Clinical Development of The First Cardiolipin Therapeutic for Diseases Associated with Mitochondrial Dysfunction
Hazel H. Szeto, MD, PhD, Department of Pharmacology, Weill Cornell Medical College, New York, NY

A decline in energy is common in aging, and the restoration of mitochondrial bioenergetics may offer a common approach for the treatment of numerous age-associated diseases. Cardiolipin is a unique phospholipid that is exclusively expressed on the inner mitochondrial membrane where it plays an important structural role in cristae formation and the organization of the respiratory complexes into supercomplexes for optimal oxidative phosphorylation. Cardiolipin peroxidation and depletion have been reported in a variety of pathological conditions associated with energy deficiency, and cardiolipin has been identified as a target for drug development. This presentation will focus on the discovery and development of the first cardiolipin therapeutic. SS-31 (Bendavia) is a tetrapeptide known to selectively target the inner mitochondrial membrane. SS-31 binds selectively to cardiolipin via electrostatic and hydrophobic interactions. By interacting with cardiolipin, SS-31 protects cristae architecture, promotes ATP synthesis, and reduces electron leak and ROS production. Bendavia represents a new class of compounds that can re-charge the cellular powerhouse and restore bioenergetics and is currently being evaluated in several Phase 2 clinical trials.
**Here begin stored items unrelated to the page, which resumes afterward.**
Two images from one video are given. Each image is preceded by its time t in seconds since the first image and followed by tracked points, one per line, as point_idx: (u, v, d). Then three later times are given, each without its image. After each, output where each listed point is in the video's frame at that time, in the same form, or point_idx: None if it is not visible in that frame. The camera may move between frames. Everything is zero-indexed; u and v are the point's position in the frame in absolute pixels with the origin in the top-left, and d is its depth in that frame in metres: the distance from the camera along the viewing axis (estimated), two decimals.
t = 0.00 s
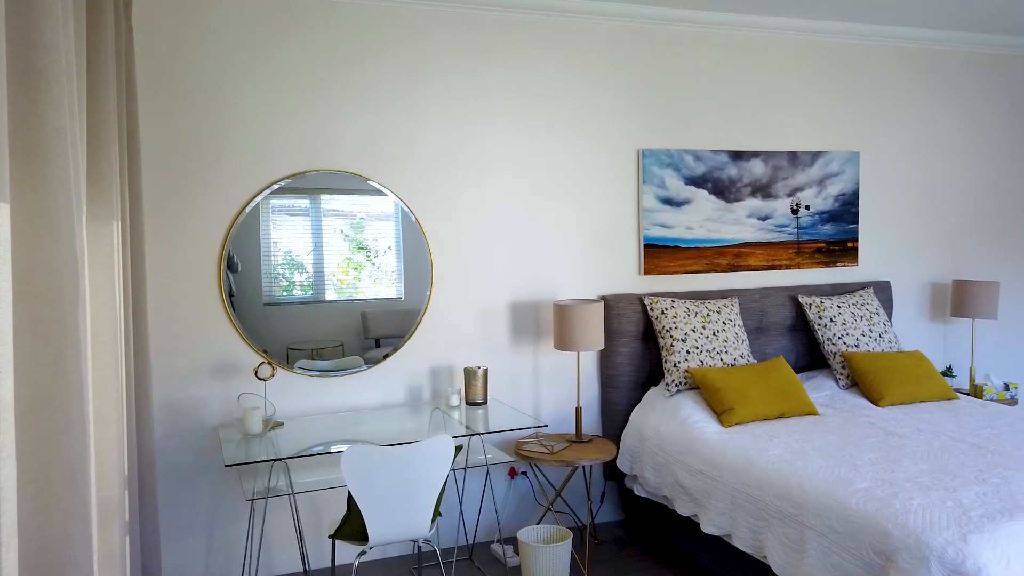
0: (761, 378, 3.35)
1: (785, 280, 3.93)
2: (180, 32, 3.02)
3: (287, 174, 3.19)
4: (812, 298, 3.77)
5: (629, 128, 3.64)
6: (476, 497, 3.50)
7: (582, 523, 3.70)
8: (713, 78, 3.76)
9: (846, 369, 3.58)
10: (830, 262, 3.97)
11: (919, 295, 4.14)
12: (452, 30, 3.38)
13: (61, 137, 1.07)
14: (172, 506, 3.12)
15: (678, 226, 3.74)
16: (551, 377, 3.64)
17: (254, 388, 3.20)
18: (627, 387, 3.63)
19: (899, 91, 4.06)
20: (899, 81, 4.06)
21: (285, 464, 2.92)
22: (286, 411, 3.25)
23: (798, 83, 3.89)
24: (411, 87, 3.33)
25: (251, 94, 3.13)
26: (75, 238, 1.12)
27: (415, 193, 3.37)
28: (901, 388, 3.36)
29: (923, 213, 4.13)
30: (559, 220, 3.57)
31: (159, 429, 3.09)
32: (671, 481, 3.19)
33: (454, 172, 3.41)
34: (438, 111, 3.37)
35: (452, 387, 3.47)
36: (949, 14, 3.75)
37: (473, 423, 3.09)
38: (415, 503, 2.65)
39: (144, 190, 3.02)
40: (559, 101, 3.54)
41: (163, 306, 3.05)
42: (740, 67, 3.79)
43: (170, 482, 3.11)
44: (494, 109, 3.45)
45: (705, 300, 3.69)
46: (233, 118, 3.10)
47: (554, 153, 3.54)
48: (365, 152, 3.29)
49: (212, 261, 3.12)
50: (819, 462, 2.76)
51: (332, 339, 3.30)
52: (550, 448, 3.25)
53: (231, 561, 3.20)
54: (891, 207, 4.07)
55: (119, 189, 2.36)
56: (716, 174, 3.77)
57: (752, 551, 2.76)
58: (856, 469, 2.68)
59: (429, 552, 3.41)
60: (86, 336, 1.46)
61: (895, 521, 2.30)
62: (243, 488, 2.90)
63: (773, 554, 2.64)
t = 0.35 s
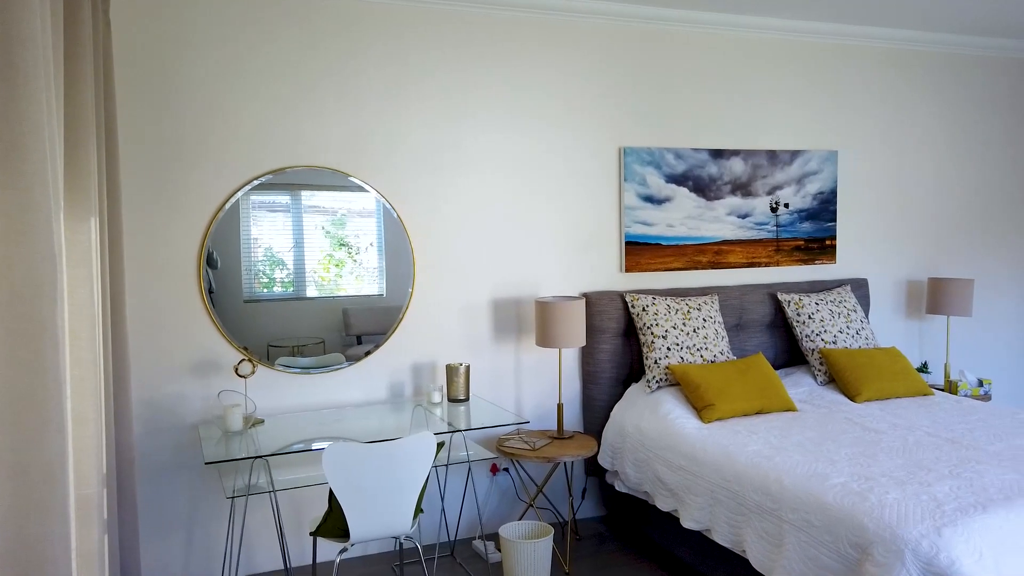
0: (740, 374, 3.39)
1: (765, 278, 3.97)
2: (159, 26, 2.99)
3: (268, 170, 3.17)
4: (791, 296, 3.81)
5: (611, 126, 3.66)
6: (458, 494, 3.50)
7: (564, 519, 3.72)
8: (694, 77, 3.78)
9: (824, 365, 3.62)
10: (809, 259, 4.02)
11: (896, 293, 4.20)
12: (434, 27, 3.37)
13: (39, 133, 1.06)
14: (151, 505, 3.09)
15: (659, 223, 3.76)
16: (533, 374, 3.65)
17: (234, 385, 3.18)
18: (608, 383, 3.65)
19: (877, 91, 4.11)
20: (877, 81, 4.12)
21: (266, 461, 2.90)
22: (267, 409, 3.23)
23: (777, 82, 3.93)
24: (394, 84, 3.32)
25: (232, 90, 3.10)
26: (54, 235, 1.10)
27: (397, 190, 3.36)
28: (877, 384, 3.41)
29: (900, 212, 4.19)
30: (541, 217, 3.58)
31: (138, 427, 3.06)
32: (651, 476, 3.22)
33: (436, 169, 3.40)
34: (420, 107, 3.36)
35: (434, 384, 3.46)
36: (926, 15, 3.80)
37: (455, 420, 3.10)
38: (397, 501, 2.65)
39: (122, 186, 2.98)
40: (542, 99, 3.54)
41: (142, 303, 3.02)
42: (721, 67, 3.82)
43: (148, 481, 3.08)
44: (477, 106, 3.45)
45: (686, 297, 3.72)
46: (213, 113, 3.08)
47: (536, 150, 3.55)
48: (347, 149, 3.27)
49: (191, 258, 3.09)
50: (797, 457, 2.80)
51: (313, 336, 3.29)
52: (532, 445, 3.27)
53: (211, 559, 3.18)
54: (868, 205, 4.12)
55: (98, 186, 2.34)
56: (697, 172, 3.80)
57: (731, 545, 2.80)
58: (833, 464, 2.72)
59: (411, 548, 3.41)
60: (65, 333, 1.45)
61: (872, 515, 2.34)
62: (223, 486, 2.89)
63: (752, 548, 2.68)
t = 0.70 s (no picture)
0: (720, 373, 3.41)
1: (745, 277, 4.00)
2: (137, 22, 2.96)
3: (248, 168, 3.15)
4: (770, 295, 3.84)
5: (592, 125, 3.67)
6: (439, 492, 3.50)
7: (545, 517, 3.73)
8: (675, 76, 3.80)
9: (803, 364, 3.66)
10: (788, 259, 4.06)
11: (874, 292, 4.24)
12: (416, 25, 3.36)
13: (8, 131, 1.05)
14: (129, 505, 3.06)
15: (640, 222, 3.78)
16: (514, 373, 3.65)
17: (213, 384, 3.16)
18: (589, 382, 3.66)
19: (856, 92, 4.15)
20: (856, 82, 4.15)
21: (245, 461, 2.89)
22: (246, 408, 3.21)
23: (758, 82, 3.96)
24: (375, 82, 3.31)
25: (212, 86, 3.08)
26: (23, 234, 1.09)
27: (379, 188, 3.35)
28: (855, 382, 3.45)
29: (878, 212, 4.23)
30: (523, 216, 3.59)
31: (115, 426, 3.03)
32: (631, 474, 3.23)
33: (417, 168, 3.40)
34: (402, 106, 3.36)
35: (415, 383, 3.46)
36: (904, 17, 3.84)
37: (436, 419, 3.09)
38: (377, 500, 2.64)
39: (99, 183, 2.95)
40: (524, 98, 3.55)
41: (120, 301, 2.99)
42: (702, 67, 3.84)
43: (126, 481, 3.06)
44: (458, 105, 3.44)
45: (667, 296, 3.74)
46: (192, 110, 3.05)
47: (518, 150, 3.56)
48: (328, 147, 3.26)
49: (169, 256, 3.06)
50: (774, 454, 2.82)
51: (294, 335, 3.28)
52: (513, 443, 3.27)
53: (190, 559, 3.16)
54: (847, 205, 4.16)
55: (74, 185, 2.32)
56: (677, 171, 3.82)
57: (710, 542, 2.81)
58: (810, 461, 2.75)
59: (391, 547, 3.40)
60: (37, 332, 1.43)
61: (847, 511, 2.36)
62: (202, 485, 2.87)
63: (730, 544, 2.70)
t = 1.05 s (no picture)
0: (702, 370, 3.43)
1: (727, 275, 4.02)
2: (115, 16, 2.93)
3: (230, 165, 3.13)
4: (752, 293, 3.86)
5: (575, 124, 3.68)
6: (421, 491, 3.49)
7: (528, 515, 3.72)
8: (657, 75, 3.81)
9: (784, 361, 3.68)
10: (770, 257, 4.08)
11: (854, 290, 4.28)
12: (398, 21, 3.35)
13: None
14: (107, 504, 3.03)
15: (624, 220, 3.79)
16: (497, 371, 3.65)
17: (193, 383, 3.13)
18: (573, 380, 3.66)
19: (837, 92, 4.18)
20: (837, 82, 4.18)
21: (225, 460, 2.87)
22: (227, 407, 3.19)
23: (740, 81, 3.98)
24: (357, 80, 3.30)
25: (191, 82, 3.05)
26: None
27: (361, 186, 3.34)
28: (835, 379, 3.47)
29: (859, 210, 4.27)
30: (506, 214, 3.59)
31: (94, 425, 3.00)
32: (614, 471, 3.24)
33: (399, 165, 3.39)
34: (384, 103, 3.34)
35: (398, 381, 3.45)
36: (884, 18, 3.87)
37: (419, 417, 3.09)
38: (358, 499, 2.64)
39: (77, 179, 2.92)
40: (506, 97, 3.54)
41: (98, 298, 2.96)
42: (684, 66, 3.86)
43: (104, 480, 3.03)
44: (440, 102, 3.44)
45: (649, 294, 3.75)
46: (171, 107, 3.02)
47: (502, 147, 3.55)
48: (309, 144, 3.25)
49: (149, 253, 3.03)
50: (755, 451, 2.84)
51: (277, 334, 3.26)
52: (495, 441, 3.27)
53: (170, 559, 3.13)
54: (828, 204, 4.19)
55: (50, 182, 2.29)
56: (660, 170, 3.83)
57: (691, 539, 2.83)
58: (790, 457, 2.77)
59: (374, 546, 3.39)
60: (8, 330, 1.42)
61: (826, 506, 2.38)
62: (181, 485, 2.85)
63: (711, 541, 2.71)
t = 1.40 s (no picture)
0: (679, 365, 3.44)
1: (704, 271, 4.04)
2: (84, 8, 2.88)
3: (205, 160, 3.09)
4: (728, 289, 3.89)
5: (553, 120, 3.68)
6: (399, 487, 3.47)
7: (505, 511, 3.72)
8: (635, 72, 3.82)
9: (760, 356, 3.71)
10: (746, 253, 4.11)
11: (829, 286, 4.32)
12: (374, 16, 3.33)
13: None
14: (79, 504, 2.99)
15: (601, 217, 3.79)
16: (475, 367, 3.64)
17: (167, 380, 3.10)
18: (551, 376, 3.67)
19: (813, 89, 4.22)
20: (813, 79, 4.22)
21: (199, 458, 2.84)
22: (202, 404, 3.16)
23: (717, 79, 4.00)
24: (333, 75, 3.28)
25: (164, 77, 3.01)
26: None
27: (338, 182, 3.32)
28: (810, 373, 3.50)
29: (834, 207, 4.31)
30: (484, 210, 3.58)
31: (65, 423, 2.96)
32: (591, 467, 3.25)
33: (376, 161, 3.37)
34: (360, 98, 3.33)
35: (375, 378, 3.44)
36: (858, 17, 3.91)
37: (396, 414, 3.08)
38: (334, 494, 2.62)
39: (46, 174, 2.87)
40: (483, 93, 3.54)
41: (69, 295, 2.92)
42: (661, 63, 3.87)
43: (76, 479, 2.98)
44: (416, 98, 3.42)
45: (627, 290, 3.76)
46: (144, 101, 2.99)
47: (479, 143, 3.55)
48: (285, 140, 3.22)
49: (122, 249, 3.00)
50: (730, 445, 2.86)
51: (254, 332, 3.23)
52: (473, 437, 3.26)
53: (144, 558, 3.10)
54: (804, 201, 4.23)
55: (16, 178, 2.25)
56: (637, 167, 3.84)
57: (668, 533, 2.84)
58: (764, 451, 2.79)
59: (350, 543, 3.37)
60: None
61: (799, 499, 2.40)
62: (154, 483, 2.81)
63: (687, 534, 2.73)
How Yeast Cells Decide to Make Mitochondria
Benjamin P. Tu, University of Texas Southwestern Medical Center, Dallas, TX

Mitochondria play critical roles in cellular energy metabolism, signaling, and survival. The biogenesis of new mitochondria must be properly regulated according to the needs of the cell. In Saccharomyces cerevisiae, mitochondrial biogenesis is repressed in the presence of abundant glucose. Under such conditions, budding yeast cells prefer a highly glycolytic metabolism. Upon glucose depletion or switch to non-fermentable fuels, yeast cells induce mitochondrial biogenesis to increase their capacity for oxidative catabolism of carbon sources. However, nuclear-encoded genes required for mitochondrial biogenesis are not transcriptionally silent under glucose-rich conditions. They are transcribed but then rapidly degraded. While several transcription factors have been implicated in the transcriptional regulation of genes important for mitochondrial biogenesis, an RNA-binding protein, which is not a canonical transcriptional factor, has also been linked to the regulation of such genes. We investigated how this RNA-binding protein is involved in the post-transcriptional regulation of mRNA transcripts important for mitochondrial biogenesis, which has revealed an exquisite logic underlying the regulation of this class of genes. Studies of this fundamental process have also led to a number of surprises that could help improve our understanding of the etiology of certain neurodegenerative diseases.